··· INFORMATION PROVIDED
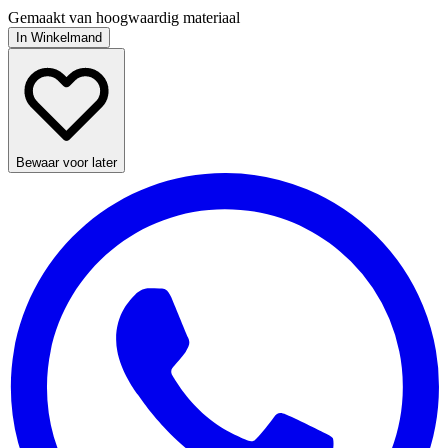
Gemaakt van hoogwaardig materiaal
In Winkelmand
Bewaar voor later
······
··· INFORMATION PROVIDED
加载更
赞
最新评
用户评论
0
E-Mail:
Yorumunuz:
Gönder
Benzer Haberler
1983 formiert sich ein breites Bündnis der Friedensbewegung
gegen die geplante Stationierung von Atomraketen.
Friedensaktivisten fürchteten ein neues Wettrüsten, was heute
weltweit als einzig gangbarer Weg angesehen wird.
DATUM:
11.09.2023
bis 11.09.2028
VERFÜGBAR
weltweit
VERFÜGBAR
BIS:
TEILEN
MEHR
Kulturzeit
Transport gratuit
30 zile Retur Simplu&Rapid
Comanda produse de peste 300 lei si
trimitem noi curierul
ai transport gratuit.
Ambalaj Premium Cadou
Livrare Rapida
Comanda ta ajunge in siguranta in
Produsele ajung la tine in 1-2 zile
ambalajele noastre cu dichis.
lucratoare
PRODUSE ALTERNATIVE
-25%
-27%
······
··· INFORMATION PROVIDED
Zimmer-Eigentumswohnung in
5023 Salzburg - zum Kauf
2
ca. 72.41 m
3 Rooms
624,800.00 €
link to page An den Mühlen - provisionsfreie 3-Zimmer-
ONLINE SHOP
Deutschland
······
WHAT YOU HAVE TO DO: Where a line in the data contains the string "weltweit", add it to your count, and give only the final number.

SOLUTION FOR THIS EXERCISE: 2